The unprecedented performance was attributed to investor’s appetite for riskier assets, which have remained strong due to persistent low yield on fixed-income instruments, Bloomberg said, citing Chapel Hill Denham’s note to clients on Tuesday. It added that it has been buoyed by traders positioning for Dangote’s share buyback program which is billed to hold this week.

Denham said the equities will continue to outperform bonds in 2021 given the current overstretched fixed-income valuations.

The report said the Lagos bourse gained 0.75% to 39,092 as of 13:47 p.m local time, to reach its highest level since June 2018.

The all-share index which opened at 38,800.01, inched higher by 310.16 points or 0.80 percent to cross the 39,000 mark and close at 39,110.17.

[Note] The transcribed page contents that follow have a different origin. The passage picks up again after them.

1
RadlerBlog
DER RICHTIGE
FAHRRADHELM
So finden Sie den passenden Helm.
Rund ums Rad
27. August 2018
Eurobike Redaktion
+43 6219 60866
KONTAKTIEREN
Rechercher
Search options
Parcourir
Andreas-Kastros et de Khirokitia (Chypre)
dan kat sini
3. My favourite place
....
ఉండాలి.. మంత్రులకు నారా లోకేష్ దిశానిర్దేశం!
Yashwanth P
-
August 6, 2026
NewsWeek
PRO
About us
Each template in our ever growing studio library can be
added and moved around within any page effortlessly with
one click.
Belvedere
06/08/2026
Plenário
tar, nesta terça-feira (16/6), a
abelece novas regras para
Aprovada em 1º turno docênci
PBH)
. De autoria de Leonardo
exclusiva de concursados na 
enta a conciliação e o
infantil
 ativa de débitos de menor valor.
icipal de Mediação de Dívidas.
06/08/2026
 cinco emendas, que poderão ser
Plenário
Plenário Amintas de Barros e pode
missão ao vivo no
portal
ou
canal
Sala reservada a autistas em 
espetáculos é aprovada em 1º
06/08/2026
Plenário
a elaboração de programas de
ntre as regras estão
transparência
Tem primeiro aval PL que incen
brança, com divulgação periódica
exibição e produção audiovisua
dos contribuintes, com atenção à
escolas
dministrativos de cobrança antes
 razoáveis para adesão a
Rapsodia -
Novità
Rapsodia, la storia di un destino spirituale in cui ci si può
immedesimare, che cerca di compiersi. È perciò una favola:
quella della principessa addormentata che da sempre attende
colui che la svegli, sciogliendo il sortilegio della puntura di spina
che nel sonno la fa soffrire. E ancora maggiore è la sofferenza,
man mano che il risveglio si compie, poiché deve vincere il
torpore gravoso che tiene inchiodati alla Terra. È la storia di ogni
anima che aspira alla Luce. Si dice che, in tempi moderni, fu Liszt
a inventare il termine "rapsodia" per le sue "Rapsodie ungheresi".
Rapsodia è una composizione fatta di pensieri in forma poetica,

Also, the market capitalization rose by N167 billion to close at N20.446 trillion compared with N20.279 trillion achieved on Thursday before the Christmas and Boxing Day holidays.

Year-to-date returns are currently at 45.7 percent; the best annual return since 2013.

According to analysis by TheCable, investors had booked N7.31 trillion in gains as of December 22, 2020. The rally was also supported by the dovish stand of the Central Bank of Nigeria (CBN).

The apex bank cut the base monetary policy rate by 200 basis points to 11. 5 percent, in order to boost lending, discourage savings and drive growth to counter the pandemic effect on the economy, while also keeping rates low in the fixed income market.

Excess liquidity (created by CBN’s OMO restriction), the hunt for double-digit yields and depressed pricing, helped to rekindle local interests in the equities market in 2020.

Boss of NSE

The uptrend recorded at the end of trading on Tuesday was driven by price appreciation in medium and large capitalised stocks amongst which are; BUA Cement, Zenith Bank, Access Bank, NPF Microfinance Bank and NEM Insurance.

A breakdown of the price movement chart shows that Jaiz Bank dominated the gainers’ chart in percentage terms with 10 percent, to close at 66k per share.

NEM Insurance followed with 9.56 percent to close at N1.49, while Lasaco Assurance rose by 8.82 per cent to close at 37k per share.

NPF Microfinance Bank improved by 8.39 per cent to close at N1.68, while Japaul Gold and Ventures appreciated by 8.33 per cent to close at 52k per share.

Conversely, NCR led the laggards’ chart in percentage terms, losing 9.68 per cent to close at N1.96 per share.

FTN Cocoa Processors trailed with 8.99 per cent to close at 81k, while Trans-Nationwide Express shed 8.86 per cent to close at 72k per share.

Chams shed 8.70 per cent to close at 21k, while AXA Mansard Insurance lost 4.76 per cent to close at N1 per share.

Also, the total volume of shares traded rose by 85.4 percent with an exchange of 722.57 million shares worth N4.38 billion in 5,042 deals.

This was in contrast with a total of 381.72 million shares valued at N7.97 billion exchanged in 2,925 deals on Thursday.

Transactions in the shares of AIICO Insurance topped the activity chart with 273.13 million shares valued at N326.09 million.

Oando followed with 81.45 million shares worth N323.33 million, while FBN Holdings traded 41.09 million shares valued at N294.21 million.

Access Bank traded 40.14 million shares worth N353.27 million, while Champion Breweries transacted 36.33 million shares worth N30.16 million.